Extract provided section start
COOKING AND DANCING AND COOKING AND DANCING AND COOKING AND DANCING AND COOKING AND DANCING.
Now, normally I don't watch TV; apart from a select few shows I actually enjoy, Australian television broadcasting (including Foxtel, a commercially funded pay-to-view television company, and one of the highest on my list of things to boycott effectively) is beyond a joke.
And it's beyond a joke because there are set rules which stations love to play at. Their idea of "seasonal programming" is "decade-long", so you can be guaranteed that every new TV show they make themselves (when they're not airing reruns of "great" shows like The Bold and the Beautiful, Charmed, Medium, and Cooking with the Stars) has to have a shelf life of at least 8 years.
This has opened way for a new breed of television show; shows so pointless they actually make the Australian junior high school curriculum look like an effective method of education.
And these shows are TV competition.
Shows like Masterchef, Junior Masterchef Dancing with the Stars, Dancing on Ice, Australian Idol, The Biggest Loser, The X Factor, Australia's Got Talent, Beauty and the Geek, and It's Academic.
What really irks me are the dancing/"talent" TV shows, and the fucking cooking ones.
Now I'm not just talking about Masterchef, where people compete against each other to see who has the most orgasm-inducing food to rub over their genitals as they participate in an off-the-camera circlejerk after the show. I'm talking about cooking shows in general; they're everywhere.
Now some of them can be good; you've got ones that open the Average Australian's idea of food from "steak and chips is a full meal that is suitable for a family of 4, at least 5 times a week" to "steak and chips should only be served once or twice a week, and never more than that."
And then you've got other interesting cooking shows like... uh...
With the exception of the culturally based cooking shows, everything else is tripe. It's a copy of a copy, and it is pretty much a non-interactive iteration of what video gaming has become. A TV show now hasn't the intention of showing a selected target audience something new, to entertain, challenge, or enthrall them. It's now about copying the last show, "because it worked, why shouldn't ours?"
Extract provided section end
▶ [Assigned task 1]
Transcribe the piece on Australian television word for word, starting with "And it's beyond" and going on through "least 8 years.".
▶ [Assigned task 2]
In the piece on Australian television, which commercially funded pay-to-view television company is named?
▶ [Assigned task 3]
Resume the piece on Australian television after its final sentence, keeping its voice and line of argument.
Provided information section start
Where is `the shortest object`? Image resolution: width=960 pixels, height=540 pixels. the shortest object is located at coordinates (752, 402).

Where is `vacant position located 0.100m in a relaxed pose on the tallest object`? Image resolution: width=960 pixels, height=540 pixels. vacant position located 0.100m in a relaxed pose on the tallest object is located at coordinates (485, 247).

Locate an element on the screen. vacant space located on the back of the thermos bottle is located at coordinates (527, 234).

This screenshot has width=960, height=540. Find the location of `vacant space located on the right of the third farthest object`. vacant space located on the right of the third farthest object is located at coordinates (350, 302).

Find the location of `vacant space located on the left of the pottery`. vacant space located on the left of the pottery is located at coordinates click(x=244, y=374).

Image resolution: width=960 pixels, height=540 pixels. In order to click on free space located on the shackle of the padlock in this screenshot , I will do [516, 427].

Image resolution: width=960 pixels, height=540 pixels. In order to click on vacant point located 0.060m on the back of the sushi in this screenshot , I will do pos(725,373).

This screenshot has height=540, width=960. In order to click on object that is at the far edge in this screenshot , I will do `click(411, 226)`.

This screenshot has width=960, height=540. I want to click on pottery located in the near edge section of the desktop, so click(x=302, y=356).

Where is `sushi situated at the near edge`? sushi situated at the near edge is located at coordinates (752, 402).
Provided information section end
▶ [Written reply 1]
And it's beyond a joke because there are set rules which stations love to play at. Their idea of "seasonal programming" is "decade-long", so you can be guaranteed that every new TV show they make themselves (when they're not airing reruns of "great" shows like The Bold and the Beautiful, Charmed, Medium, and Cooking with the Stars) has to have a shelf life of at least 8 years.

▶ [Written reply 2]
Foxtel

▶ [Written reply 3]
And that is what brings me back to my statement; I hate the competition shows. They are the definition of conservative; they are filmed in front of a live audience, using people who don't cost the company a cent to appear on. They are bent and warped to the company's will and pleasure, and their reward is nothing more than a mutual pat on the back and maybe a free wristy no dramas.
This is almost universal with television shows; it also means that "actors" (contestants; gladiators; mules; test subjects, etc.) are disposable in the television show. These shows don't challenge the viewer in any way; they don't require any higher order thought processes to watch; they don't need character development or intelligent plot.
I am quite literal, this is the formula for an entire episode:
"A disclosed number of contestants are faced with a weekly or daily challenge, obstacle, event, or item. They must present their piece which must adhere to this challenge/obstacle/item/event. The person with the weakest presentation will be evicted."
The only exception I can see to this is the singing ones (like Australia's Got Talent, Australian Idol, and The X Factor). But these are hardly valid because the judging there is already established to be so arbitrary and full of double-standard it isn't funny.
And the worst thing is that these also adhere to my original statement of "seasonal" being "decade". These shows are aired because they're a "safe bet". People will watch them because people love pretending like they personally know someone who appears on TV each week; hence the personal interviews during these shows, and incessant use of close-ups.
They air them because they know that the gap they have called "prime time" can be filled for this particular decade with this show, and they know that people will watch it regardless of what tripe it is.
And the worst thing is that the companies don't deny that these shows are retarded, and essentially demean quality television.
Hey look; an oxymoron.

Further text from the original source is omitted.